Defects and Limitations
If an RSS or XSL-T file is passed into LibXML and it contains references to external files, such as a DTD or external entites, LibXML will automatically attempt to obtain the files, before performing the transformation. If the files refered to are on the public INTERNET, and you do not have a connection when this happens you may find that the process waits around for several minutes until LibXML gives up. If you plan to use this module in an asyncronous manner, you should setup an XML Catalog for LibXML using the GNOME xmlcatalog command. See: http://www.xmlsoft.org/catalog.html for more details.

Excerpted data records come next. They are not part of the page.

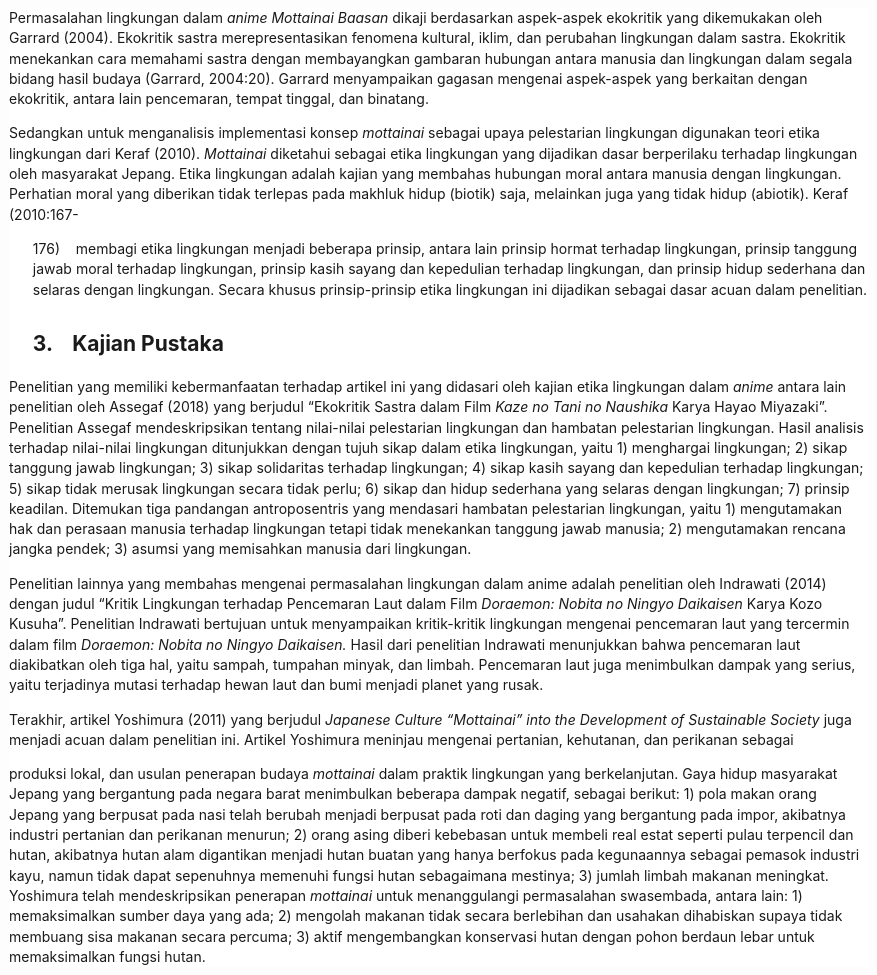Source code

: <p><span class="font7">Permasalahan lingkungan dalam </span><span class="font7" style="font-style:italic;">anime Mottainai Baasan</span><span class="font7"> dikaji berdasarkan aspek-aspek ekokritik yang dikemukakan oleh Garrard (2004). Ekokritik sastra merepresentasikan fenomena kultural, iklim, dan perubahan lingkungan dalam sastra. Ekokritik menekankan cara memahami sastra dengan membayangkan gambaran hubungan antara manusia dan lingkungan dalam segala bidang hasil budaya (Garrard, 2004:20). Garrard menyampaikan gagasan mengenai aspek-aspek yang berkaitan dengan ekokritik, antara lain pencemaran, tempat tinggal, dan binatang.</span></p>
<p><span class="font7">Sedangkan untuk menganalisis implementasi konsep </span><span class="font7" style="font-style:italic;">mottainai</span><span class="font7"> sebagai upaya pelestarian lingkungan digunakan teori etika lingkungan dari Keraf (2010). </span><span class="font7" style="font-style:italic;">Mottainai </span><span class="font7">diketahui sebagai etika lingkungan yang dijadikan dasar berperilaku terhadap lingkungan oleh masyarakat Jepang. Etika lingkungan adalah kajian yang membahas hubungan moral antara manusia dengan lingkungan. Perhatian moral yang diberikan tidak terlepas pada makhluk hidup (biotik) saja, melainkan juga yang tidak hidup (abiotik). Keraf (2010:167-</span></p>
<ul style="list-style:none;"><li>
<p><span class="font7">176) &nbsp;&nbsp;&nbsp;membagi etika lingkungan menjadi beberapa prinsip, antara lain prinsip hormat terhadap lingkungan, prinsip tanggung jawab moral terhadap lingkungan, prinsip kasih sayang dan kepedulian terhadap lingkungan, dan prinsip hidup sederhana dan selaras dengan lingkungan. Secara khusus prinsip-prinsip etika lingkungan ini dijadikan sebagai dasar acuan dalam penelitian.</span></p></li></ul>
<ul style="list-style:none;"><li>
<h2><a name="bookmark9"></a><span class="font7" style="font-weight:bold;"><a name="bookmark10"></a>3. &nbsp;&nbsp;&nbsp;Kajian Pustaka</span></h2></li></ul>
<p><span class="font7">Penelitian yang memiliki kebermanfaatan terhadap artikel ini yang didasari oleh kajian etika lingkungan dalam </span><span class="font7" style="font-style:italic;">anime</span><span class="font7"> antara lain penelitian oleh Assegaf (2018) yang berjudul “Ekokritik Sastra dalam Film </span><span class="font7" style="font-style:italic;">Kaze no Tani no Naushika</span><span class="font7"> Karya Hayao Miyazaki”. Penelitian Assegaf mendeskripsikan tentang nilai-nilai pelestarian lingkungan dan hambatan pelestarian lingkungan. Hasil analisis terhadap nilai-nilai lingkungan ditunjukkan dengan tujuh sikap dalam etika lingkungan, yaitu 1) menghargai lingkungan; 2) sikap tanggung jawab lingkungan; 3) sikap solidaritas terhadap lingkungan; 4) sikap kasih sayang dan kepedulian terhadap lingkungan; 5) sikap tidak merusak lingkungan secara tidak perlu; 6) sikap dan hidup sederhana yang selaras dengan lingkungan; 7) prinsip keadilan. Ditemukan tiga pandangan antroposentris yang mendasari hambatan pelestarian lingkungan, yaitu 1) mengutamakan hak dan perasaan manusia terhadap lingkungan tetapi tidak menekankan tanggung jawab manusia; 2) mengutamakan rencana jangka pendek; 3) asumsi yang memisahkan manusia dari lingkungan.</span></p>
<p><span class="font7">Penelitian lainnya yang membahas mengenai permasalahan lingkungan dalam anime adalah penelitian oleh Indrawati (2014) dengan judul “Kritik Lingkungan terhadap Pencemaran Laut dalam Film </span><span class="font7" style="font-style:italic;">Doraemon: Nobita no Ningyo Daikaisen</span><span class="font7"> Karya Kozo Kusuha”. Penelitian Indrawati bertujuan untuk menyampaikan kritik-kritik lingkungan mengenai pencemaran laut yang tercermin dalam film </span><span class="font7" style="font-style:italic;">Doraemon: Nobita no Ningyo Daikaisen. </span><span class="font7">Hasil dari penelitian Indrawati menunjukkan bahwa pencemaran laut diakibatkan oleh tiga hal, yaitu sampah, tumpahan minyak, dan limbah. Pencemaran laut juga menimbulkan dampak yang serius, yaitu terjadinya mutasi terhadap hewan laut dan bumi menjadi planet yang rusak.</span></p>
<p><span class="font7">Terakhir, artikel Yoshimura (2011) yang berjudul </span><span class="font7" style="font-style:italic;">Japanese Culture “Mottainai” into the Development of Sustainable Society</span><span class="font7"> juga menjadi acuan dalam penelitian ini. Artikel Yoshimura meninjau mengenai pertanian, kehutanan, dan perikanan sebagai</span></p>
<p><span class="font7">produksi lokal, dan usulan penerapan budaya </span><span class="font7" style="font-style:italic;">mottainai</span><span class="font7"> dalam praktik lingkungan yang berkelanjutan. Gaya hidup masyarakat Jepang yang bergantung pada negara barat menimbulkan beberapa dampak negatif, sebagai berikut: 1) pola makan orang Jepang yang berpusat pada nasi telah berubah menjadi berpusat pada roti dan daging yang bergantung pada impor, akibatnya industri pertanian dan perikanan menurun; 2) orang asing diberi kebebasan untuk membeli real estat seperti pulau terpencil dan hutan, akibatnya hutan alam digantikan menjadi hutan buatan yang hanya berfokus pada kegunaannya sebagai pemasok industri kayu, namun tidak dapat sepenuhnya memenuhi fungsi hutan sebagaimana mestinya; 3) jumlah limbah makanan meningkat. Yoshimura telah mendeskripsikan penerapan </span><span class="font7" style="font-style:italic;">mottainai</span><span class="font7"> untuk menanggulangi permasalahan swasembada, antara lain: 1) memaksimalkan sumber daya yang ada; 2) mengolah makanan tidak secara berlebihan dan usahakan dihabiskan supaya tidak membuang sisa makanan secara percuma; 3) aktif mengembangkan konservasi hutan dengan pohon berdaun lebar untuk memaksimalkan fungsi hutan.</span></p>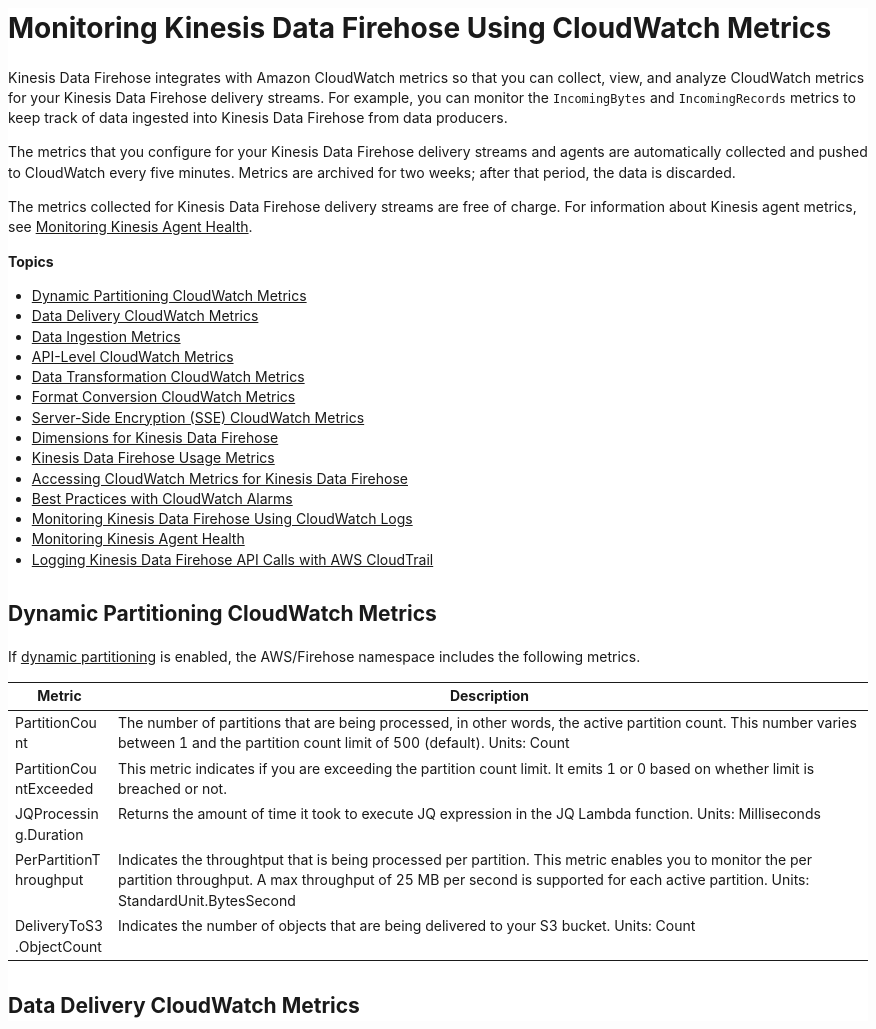 # Monitoring Kinesis Data Firehose Using CloudWatch Metrics<a name="monitoring-with-cloudwatch-metrics"></a>

Kinesis Data Firehose integrates with Amazon CloudWatch metrics so that you can collect, view, and analyze CloudWatch metrics for your Kinesis Data Firehose delivery streams\. For example, you can monitor the `IncomingBytes` and `IncomingRecords` metrics to keep track of data ingested into Kinesis Data Firehose from data producers\.

The metrics that you configure for your Kinesis Data Firehose delivery streams and agents are automatically collected and pushed to CloudWatch every five minutes\. Metrics are archived for two weeks; after that period, the data is discarded\.

The metrics collected for Kinesis Data Firehose delivery streams are free of charge\. For information about Kinesis agent metrics, see [Monitoring Kinesis Agent Health](agent-health.md)\.

**Topics**
+ [Dynamic Partitioning CloudWatch Metrics](#dp-metrics-cw)
+ [Data Delivery CloudWatch Metrics](#fh-metrics-cw)
+ [Data Ingestion Metrics](#fh-ingestion-metrics)
+ [API\-Level CloudWatch Metrics](#fh-metrics-api-cw)
+ [Data Transformation CloudWatch Metrics](#fh-metrics-data-transformation)
+ [Format Conversion CloudWatch Metrics](#fh-metrics-format-conversion)
+ [Server\-Side Encryption \(SSE\) CloudWatch Metrics](#fh-metrics-sse)
+ [Dimensions for Kinesis Data Firehose](#firehose-metric-dimensions)
+ [Kinesis Data Firehose Usage Metrics](#fh-metrics-usage)
+ [Accessing CloudWatch Metrics for Kinesis Data Firehose](#cloudwatch-metrics)
+ [Best Practices with CloudWatch Alarms](#firehose-cloudwatch-metrics-best-practices)
+ [Monitoring Kinesis Data Firehose Using CloudWatch Logs](monitoring-with-cloudwatch-logs.md)
+ [Monitoring Kinesis Agent Health](agent-health.md)
+ [Logging Kinesis Data Firehose API Calls with AWS CloudTrail](monitoring-using-cloudtrail.md)

## Dynamic Partitioning CloudWatch Metrics<a name="dp-metrics-cw"></a>

If [dynamic partitioning](https://docs.aws.amazon.com/firehose/latest/dev/dynamic-partitioning.html) is enabled, the AWS/Firehose namespace includes the following metrics\. 


| Metric | Description | 
| --- | --- | 
| PartitionCount |  The number of partitions that are being processed, in other words, the active partition count\. This number varies between 1 and the partition count limit of 500 \(default\)\. Units: Count  | 
| PartitionCountExceeded |  This metric indicates if you are exceeding the partition count limit\. It emits 1 or 0 based on whether limit is breached or not\.  | 
| JQProcessing\.Duration |  Returns the amount of time it took to execute JQ expression in the JQ Lambda function\. Units: Milliseconds  | 
| PerPartitionThroughput |  Indicates the throughtput that is being processed per partition\. This metric enables you to monitor the per partition throughput\. A max throughput of 25 MB per second is supported for each active partition\.  Units: StandardUnit\.BytesSecond  | 
| DeliveryToS3\.ObjectCount |  Indicates the number of objects that are being delivered to your S3 bucket\. Units: Count  | 

## Data Delivery CloudWatch Metrics<a name="fh-metrics-cw"></a>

Many commercial RSS feeds are derived from the Content Managment System in use at the site. Often the RSS feed is either not well formed or it is invalid. In either case this will prevent the RSS parser from functioning, and you will get no output. The auto_wash option attempts to fix these errors, but it's is neither perfect nor ideal. Some people report good succes with complaining to the site.
XML::RSS on which this module uses for RSS normalisation has a defect in that in does not escape & " ' < > in it's output stream, resulting in invalid XML. Again the auto_wash option attempts to correct this, but again, the correction is not reliable....
Perl pre 5.7.x is not able to handle Unicode fully, strange things happen... Things should get better as 5.8.0 is now available.
AUTHOR
Adam Trickett, <atrickett@cpan.org>
This module contains the direct and indirect input of a number of Perlmonks: Ovid, Matts and more...
SEE ALSO
perl
, XML::RSS
, XML::LibXSLT
, XML::LibXML
, LWP
and HTTP::GHTTP
.
COPYRIGHT
XML::RSS::Tools, Copyright iredale Consulting 2002
This program is free software; you can redistribute it and/or modify it under the terms of the GNU General Public License as published by the Free Software Foundation; either version 2 of the License, or (at your option) any later version.
This program is distributed in the hope that it will be useful, but WITHOUT ANY WARRANTY; without even the implied warranty of MERCHANTABILITY or FITNESS FOR A PARTICULAR PURPOSE. See the GNU General Public License for more details.
You should have received a copy of the GNU General Public License along with this program; if not, write to the Free Software Foundation, Inc., 59 Temple Place - Suite 330, Boston, MA 02111, USA.